Exercise data:
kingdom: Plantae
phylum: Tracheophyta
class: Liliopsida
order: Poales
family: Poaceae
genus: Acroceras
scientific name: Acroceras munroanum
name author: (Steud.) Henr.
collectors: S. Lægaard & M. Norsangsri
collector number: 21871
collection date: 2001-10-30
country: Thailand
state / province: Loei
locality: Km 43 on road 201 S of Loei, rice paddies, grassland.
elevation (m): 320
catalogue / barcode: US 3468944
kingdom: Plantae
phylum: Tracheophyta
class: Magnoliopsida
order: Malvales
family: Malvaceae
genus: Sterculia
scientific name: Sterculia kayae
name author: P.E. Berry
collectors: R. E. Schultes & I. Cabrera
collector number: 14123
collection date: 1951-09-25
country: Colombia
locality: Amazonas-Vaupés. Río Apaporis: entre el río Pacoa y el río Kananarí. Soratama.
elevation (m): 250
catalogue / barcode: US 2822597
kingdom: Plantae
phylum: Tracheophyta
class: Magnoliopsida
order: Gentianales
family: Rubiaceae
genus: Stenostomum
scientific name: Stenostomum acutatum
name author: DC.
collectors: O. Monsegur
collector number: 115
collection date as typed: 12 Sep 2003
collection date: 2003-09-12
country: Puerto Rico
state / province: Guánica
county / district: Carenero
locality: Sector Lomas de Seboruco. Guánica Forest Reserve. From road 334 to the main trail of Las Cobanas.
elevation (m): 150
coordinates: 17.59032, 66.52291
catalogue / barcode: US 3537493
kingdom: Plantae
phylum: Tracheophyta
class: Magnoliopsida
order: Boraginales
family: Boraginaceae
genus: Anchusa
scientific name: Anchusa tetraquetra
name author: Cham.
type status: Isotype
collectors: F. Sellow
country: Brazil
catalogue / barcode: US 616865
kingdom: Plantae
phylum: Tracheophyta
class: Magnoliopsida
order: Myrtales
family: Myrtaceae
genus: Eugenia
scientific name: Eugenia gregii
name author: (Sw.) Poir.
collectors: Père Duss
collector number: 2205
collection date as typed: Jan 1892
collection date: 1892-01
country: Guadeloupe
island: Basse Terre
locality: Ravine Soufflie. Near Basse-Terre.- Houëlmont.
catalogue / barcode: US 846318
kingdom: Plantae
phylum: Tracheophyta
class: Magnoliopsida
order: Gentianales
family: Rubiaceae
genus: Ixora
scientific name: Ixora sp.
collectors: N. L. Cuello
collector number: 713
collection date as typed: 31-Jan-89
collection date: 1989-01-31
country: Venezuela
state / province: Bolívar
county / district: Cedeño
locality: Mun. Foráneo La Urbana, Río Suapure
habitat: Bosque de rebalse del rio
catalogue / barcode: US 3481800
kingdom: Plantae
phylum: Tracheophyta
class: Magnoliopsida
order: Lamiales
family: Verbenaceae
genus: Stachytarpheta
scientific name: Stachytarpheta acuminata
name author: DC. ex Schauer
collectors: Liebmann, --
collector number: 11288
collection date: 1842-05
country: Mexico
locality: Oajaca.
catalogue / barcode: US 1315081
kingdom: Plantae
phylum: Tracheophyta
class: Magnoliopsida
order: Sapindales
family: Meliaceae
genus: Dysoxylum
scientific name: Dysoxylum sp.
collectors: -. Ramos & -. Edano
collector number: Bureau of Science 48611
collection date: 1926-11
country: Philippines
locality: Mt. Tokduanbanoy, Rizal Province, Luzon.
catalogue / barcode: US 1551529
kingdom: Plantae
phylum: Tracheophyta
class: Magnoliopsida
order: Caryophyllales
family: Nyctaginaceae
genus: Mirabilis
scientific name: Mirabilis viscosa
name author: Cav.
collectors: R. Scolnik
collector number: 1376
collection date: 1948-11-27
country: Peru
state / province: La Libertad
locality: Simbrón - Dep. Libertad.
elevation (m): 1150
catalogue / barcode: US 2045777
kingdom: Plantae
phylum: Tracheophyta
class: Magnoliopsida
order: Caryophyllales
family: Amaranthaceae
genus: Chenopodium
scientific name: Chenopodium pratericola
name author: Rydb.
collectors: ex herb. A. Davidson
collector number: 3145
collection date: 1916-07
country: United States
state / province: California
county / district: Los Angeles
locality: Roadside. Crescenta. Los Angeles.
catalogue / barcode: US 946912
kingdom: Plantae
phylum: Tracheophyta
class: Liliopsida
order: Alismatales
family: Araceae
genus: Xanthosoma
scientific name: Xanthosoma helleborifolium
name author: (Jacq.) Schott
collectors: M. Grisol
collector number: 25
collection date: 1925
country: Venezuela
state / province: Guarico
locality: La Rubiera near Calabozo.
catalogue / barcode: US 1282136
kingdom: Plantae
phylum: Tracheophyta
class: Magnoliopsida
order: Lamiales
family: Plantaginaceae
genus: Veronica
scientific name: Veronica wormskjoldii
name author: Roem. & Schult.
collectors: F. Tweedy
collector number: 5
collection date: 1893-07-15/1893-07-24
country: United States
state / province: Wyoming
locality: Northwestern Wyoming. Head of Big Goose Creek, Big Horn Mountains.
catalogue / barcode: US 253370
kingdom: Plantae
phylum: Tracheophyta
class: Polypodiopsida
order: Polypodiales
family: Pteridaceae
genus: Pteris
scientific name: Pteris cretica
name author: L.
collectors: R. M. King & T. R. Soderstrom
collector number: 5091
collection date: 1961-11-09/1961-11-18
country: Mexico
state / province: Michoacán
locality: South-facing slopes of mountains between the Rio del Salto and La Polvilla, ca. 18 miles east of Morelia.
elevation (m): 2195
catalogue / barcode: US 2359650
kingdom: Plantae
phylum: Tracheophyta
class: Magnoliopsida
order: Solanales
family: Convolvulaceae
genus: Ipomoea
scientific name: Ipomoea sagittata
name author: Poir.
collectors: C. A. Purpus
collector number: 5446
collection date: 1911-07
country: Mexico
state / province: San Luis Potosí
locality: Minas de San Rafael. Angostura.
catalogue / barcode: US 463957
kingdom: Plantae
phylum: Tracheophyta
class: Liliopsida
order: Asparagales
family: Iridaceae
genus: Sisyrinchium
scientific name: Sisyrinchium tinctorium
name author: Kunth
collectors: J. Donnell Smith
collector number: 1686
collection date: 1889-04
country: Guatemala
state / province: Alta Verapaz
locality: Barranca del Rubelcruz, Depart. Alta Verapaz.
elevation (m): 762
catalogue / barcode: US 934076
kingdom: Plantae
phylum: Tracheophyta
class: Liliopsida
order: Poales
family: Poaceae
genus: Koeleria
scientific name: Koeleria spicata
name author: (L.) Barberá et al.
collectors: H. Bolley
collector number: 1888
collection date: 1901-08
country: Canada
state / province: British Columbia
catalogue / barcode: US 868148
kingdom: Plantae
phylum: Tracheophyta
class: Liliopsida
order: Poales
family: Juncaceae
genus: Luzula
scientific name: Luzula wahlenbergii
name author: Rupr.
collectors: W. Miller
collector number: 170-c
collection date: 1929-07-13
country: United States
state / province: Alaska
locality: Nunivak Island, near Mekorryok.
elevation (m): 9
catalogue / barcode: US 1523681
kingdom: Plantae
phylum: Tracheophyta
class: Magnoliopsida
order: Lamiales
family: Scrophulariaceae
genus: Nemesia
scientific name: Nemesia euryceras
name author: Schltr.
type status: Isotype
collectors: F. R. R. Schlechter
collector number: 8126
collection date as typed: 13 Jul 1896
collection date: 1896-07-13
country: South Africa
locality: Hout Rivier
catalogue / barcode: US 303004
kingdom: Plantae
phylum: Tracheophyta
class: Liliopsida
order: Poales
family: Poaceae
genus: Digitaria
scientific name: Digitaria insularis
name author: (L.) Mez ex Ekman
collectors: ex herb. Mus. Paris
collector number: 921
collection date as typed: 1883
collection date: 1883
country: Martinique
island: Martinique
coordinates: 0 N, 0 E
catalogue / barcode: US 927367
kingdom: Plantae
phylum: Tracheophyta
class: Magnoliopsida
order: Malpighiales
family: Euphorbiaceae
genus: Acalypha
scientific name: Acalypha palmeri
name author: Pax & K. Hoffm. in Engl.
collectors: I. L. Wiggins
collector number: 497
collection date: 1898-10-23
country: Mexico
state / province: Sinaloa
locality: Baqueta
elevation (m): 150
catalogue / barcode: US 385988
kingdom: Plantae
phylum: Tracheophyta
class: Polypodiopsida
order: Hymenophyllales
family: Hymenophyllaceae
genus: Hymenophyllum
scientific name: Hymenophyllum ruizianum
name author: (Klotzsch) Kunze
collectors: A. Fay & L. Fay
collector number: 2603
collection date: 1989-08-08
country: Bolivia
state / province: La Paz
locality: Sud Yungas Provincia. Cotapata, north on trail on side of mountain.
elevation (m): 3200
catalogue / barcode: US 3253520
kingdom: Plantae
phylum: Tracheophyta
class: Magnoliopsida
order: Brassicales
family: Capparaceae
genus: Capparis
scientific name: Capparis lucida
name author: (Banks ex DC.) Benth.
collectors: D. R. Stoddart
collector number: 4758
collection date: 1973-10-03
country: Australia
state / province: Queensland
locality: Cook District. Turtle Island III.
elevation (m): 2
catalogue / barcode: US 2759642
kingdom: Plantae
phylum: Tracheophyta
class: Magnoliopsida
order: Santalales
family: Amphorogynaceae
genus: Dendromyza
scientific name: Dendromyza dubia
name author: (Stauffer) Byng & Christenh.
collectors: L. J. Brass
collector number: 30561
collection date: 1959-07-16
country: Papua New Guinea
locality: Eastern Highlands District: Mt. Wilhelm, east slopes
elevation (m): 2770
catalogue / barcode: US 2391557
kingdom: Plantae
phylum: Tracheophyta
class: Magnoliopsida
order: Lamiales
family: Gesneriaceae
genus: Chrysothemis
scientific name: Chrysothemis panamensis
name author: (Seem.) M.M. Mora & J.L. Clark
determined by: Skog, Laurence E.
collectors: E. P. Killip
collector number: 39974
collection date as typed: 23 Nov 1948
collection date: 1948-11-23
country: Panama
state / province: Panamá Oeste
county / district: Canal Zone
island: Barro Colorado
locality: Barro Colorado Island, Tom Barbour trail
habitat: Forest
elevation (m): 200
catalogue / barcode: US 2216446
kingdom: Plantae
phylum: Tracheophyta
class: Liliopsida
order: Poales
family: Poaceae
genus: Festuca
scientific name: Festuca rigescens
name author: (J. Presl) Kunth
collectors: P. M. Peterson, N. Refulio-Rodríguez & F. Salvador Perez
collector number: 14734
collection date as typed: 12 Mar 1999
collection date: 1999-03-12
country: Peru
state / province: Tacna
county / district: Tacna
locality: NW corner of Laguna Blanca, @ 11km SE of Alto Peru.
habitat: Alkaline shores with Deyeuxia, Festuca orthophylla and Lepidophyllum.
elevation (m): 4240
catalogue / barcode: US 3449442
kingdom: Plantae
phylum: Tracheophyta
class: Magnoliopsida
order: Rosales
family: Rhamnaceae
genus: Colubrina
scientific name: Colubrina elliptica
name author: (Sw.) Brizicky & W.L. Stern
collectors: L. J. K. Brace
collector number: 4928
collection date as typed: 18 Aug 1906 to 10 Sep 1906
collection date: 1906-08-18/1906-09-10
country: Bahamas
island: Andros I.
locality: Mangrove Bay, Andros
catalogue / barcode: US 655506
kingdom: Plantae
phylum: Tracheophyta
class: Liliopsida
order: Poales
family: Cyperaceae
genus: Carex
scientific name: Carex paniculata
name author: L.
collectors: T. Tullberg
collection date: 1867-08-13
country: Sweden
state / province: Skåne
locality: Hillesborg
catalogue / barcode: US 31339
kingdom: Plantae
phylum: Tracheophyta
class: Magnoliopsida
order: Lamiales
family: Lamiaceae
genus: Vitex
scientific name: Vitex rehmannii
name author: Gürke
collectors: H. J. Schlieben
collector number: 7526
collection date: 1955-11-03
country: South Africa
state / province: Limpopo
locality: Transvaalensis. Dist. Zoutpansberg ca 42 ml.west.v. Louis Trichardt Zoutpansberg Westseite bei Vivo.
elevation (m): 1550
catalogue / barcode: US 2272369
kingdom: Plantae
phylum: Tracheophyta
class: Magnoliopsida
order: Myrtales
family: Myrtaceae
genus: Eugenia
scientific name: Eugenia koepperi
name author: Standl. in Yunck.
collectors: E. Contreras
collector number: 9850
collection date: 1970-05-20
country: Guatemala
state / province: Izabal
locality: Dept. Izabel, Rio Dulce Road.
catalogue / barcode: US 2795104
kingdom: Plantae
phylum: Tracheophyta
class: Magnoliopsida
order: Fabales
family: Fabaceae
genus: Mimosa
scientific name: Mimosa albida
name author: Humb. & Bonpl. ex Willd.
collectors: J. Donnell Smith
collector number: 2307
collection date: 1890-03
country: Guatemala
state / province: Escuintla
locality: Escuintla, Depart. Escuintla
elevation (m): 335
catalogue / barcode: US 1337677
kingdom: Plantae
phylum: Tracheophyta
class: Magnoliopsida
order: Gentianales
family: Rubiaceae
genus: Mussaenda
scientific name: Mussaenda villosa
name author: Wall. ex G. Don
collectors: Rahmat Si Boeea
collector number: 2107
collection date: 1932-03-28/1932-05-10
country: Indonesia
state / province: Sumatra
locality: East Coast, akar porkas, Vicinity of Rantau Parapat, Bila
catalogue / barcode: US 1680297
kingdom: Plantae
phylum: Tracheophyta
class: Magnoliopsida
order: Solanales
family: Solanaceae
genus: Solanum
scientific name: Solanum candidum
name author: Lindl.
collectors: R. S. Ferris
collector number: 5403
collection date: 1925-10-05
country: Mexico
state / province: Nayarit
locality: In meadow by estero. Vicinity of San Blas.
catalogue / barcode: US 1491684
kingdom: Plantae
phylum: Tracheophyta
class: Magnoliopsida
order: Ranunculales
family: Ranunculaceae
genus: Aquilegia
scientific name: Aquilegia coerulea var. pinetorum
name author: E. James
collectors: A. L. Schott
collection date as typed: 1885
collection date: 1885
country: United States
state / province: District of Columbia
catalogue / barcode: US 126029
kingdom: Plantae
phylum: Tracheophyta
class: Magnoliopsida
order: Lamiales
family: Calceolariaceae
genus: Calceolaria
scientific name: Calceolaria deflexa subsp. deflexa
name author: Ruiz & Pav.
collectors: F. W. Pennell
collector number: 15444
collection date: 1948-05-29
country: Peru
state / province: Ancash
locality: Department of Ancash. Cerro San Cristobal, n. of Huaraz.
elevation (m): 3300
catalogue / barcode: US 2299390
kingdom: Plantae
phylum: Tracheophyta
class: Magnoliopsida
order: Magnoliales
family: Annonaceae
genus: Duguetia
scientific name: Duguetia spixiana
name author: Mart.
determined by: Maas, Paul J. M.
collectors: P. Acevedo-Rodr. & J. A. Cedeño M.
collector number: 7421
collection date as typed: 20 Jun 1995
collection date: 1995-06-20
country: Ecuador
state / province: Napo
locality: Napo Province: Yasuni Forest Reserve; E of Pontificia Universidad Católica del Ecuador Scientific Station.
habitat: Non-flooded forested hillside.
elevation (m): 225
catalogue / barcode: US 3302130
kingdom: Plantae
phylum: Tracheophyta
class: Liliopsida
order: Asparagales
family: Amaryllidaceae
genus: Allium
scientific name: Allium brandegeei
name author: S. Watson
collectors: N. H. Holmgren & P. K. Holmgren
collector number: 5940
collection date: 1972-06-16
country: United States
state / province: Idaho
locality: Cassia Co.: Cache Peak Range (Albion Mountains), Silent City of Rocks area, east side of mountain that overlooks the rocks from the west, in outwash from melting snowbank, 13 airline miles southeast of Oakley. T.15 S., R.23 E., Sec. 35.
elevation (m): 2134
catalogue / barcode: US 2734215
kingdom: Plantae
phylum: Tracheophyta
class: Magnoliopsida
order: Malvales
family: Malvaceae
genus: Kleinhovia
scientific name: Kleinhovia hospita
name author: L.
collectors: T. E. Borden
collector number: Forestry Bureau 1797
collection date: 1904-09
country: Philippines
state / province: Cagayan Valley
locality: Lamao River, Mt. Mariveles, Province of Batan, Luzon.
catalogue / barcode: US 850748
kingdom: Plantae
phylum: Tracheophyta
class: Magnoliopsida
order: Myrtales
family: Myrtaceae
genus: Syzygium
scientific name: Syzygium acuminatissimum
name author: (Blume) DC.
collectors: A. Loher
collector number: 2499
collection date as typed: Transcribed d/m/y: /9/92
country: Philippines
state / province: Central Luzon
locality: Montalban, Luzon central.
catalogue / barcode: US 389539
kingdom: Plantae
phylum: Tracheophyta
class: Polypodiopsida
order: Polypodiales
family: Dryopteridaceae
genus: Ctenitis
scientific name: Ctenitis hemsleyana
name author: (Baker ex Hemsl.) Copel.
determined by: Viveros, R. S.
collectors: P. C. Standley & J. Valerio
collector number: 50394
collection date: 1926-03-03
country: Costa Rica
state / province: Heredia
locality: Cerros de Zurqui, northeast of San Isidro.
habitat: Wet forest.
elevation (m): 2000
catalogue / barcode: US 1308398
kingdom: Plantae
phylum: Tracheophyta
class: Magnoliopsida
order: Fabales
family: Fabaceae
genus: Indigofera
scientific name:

Exercise requirements: Copy the data above word for word, starting at the line containing "elevation (m): 2195" and ending at the line containing "state / province: San Luis Potosí", both included.

Response to the exercise:
elevation (m): 2195
catalogue / barcode: US 2359650
kingdom: Plantae
phylum: Tracheophyta
class: Magnoliopsida
order: Solanales
family: Convolvulaceae
genus: Ipomoea
scientific name: Ipomoea sagittata
name author: Poir.
collectors: C. A. Purpus
collector number: 5446
collection date: 1911-07
country: Mexico
state / province: San Luis Potosí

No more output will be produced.